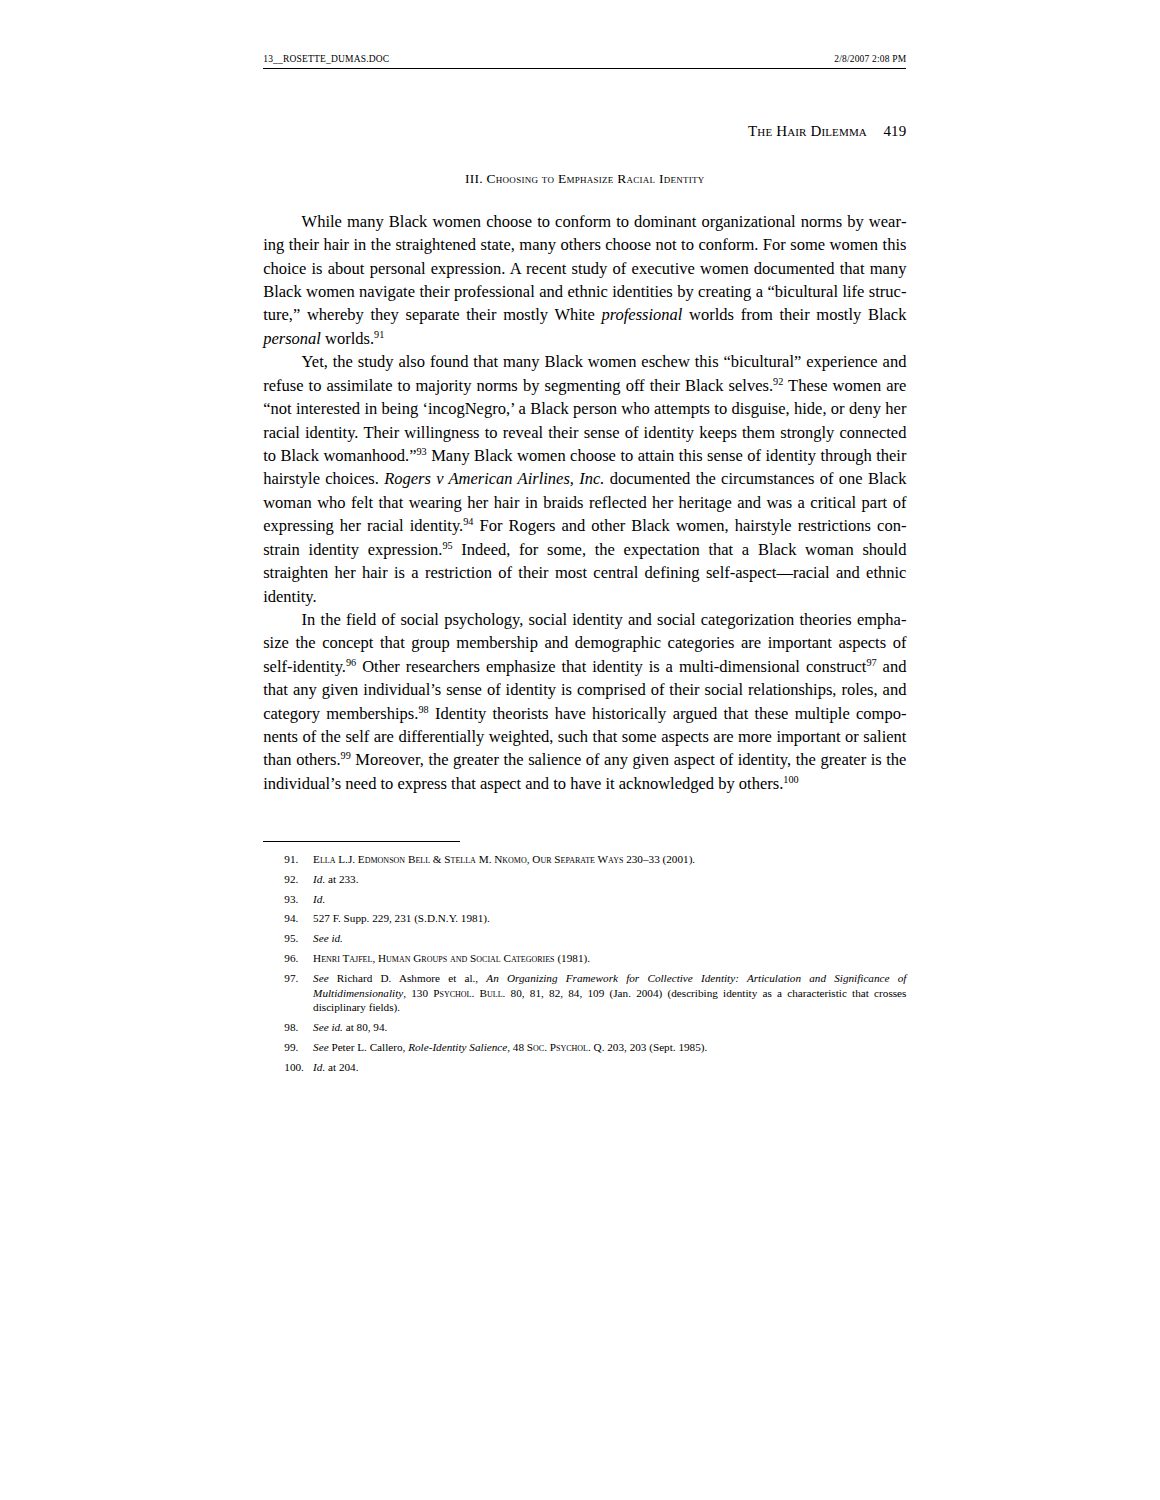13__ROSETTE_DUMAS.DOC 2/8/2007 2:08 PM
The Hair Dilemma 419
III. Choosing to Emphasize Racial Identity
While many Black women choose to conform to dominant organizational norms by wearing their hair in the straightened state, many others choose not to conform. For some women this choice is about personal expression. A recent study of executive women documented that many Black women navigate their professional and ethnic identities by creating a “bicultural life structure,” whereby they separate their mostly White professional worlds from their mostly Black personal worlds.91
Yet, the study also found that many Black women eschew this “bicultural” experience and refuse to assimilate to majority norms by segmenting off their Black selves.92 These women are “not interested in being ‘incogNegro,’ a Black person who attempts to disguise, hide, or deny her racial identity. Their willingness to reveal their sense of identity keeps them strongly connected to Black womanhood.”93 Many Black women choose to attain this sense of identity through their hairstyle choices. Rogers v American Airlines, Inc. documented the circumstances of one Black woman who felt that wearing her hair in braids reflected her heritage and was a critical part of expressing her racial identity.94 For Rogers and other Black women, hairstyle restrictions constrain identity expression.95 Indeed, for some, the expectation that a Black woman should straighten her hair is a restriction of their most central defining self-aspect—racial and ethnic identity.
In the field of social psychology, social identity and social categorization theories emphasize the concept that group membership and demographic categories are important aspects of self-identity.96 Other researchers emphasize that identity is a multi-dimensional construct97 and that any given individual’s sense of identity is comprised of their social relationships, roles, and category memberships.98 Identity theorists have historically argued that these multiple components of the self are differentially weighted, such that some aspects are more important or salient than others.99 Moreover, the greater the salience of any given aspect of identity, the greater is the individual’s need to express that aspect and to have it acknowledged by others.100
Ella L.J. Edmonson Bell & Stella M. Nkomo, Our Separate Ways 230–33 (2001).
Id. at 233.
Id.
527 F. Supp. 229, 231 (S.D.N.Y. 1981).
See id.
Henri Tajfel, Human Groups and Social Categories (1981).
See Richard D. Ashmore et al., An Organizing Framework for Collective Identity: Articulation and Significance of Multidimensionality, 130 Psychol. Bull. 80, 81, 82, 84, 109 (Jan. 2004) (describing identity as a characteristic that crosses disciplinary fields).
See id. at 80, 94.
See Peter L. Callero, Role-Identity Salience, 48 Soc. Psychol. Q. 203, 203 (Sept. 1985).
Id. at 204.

EXERCISE PROMPT:
Quote the data above from the line containing "The Hair Dilemma 419" to the line containing "III. Choosing to Emphasize Racial Identity", inclusive, and stop.

REPLY TO THE EXERCISE:
The Hair Dilemma 419
III. Choosing to Emphasize Racial Identity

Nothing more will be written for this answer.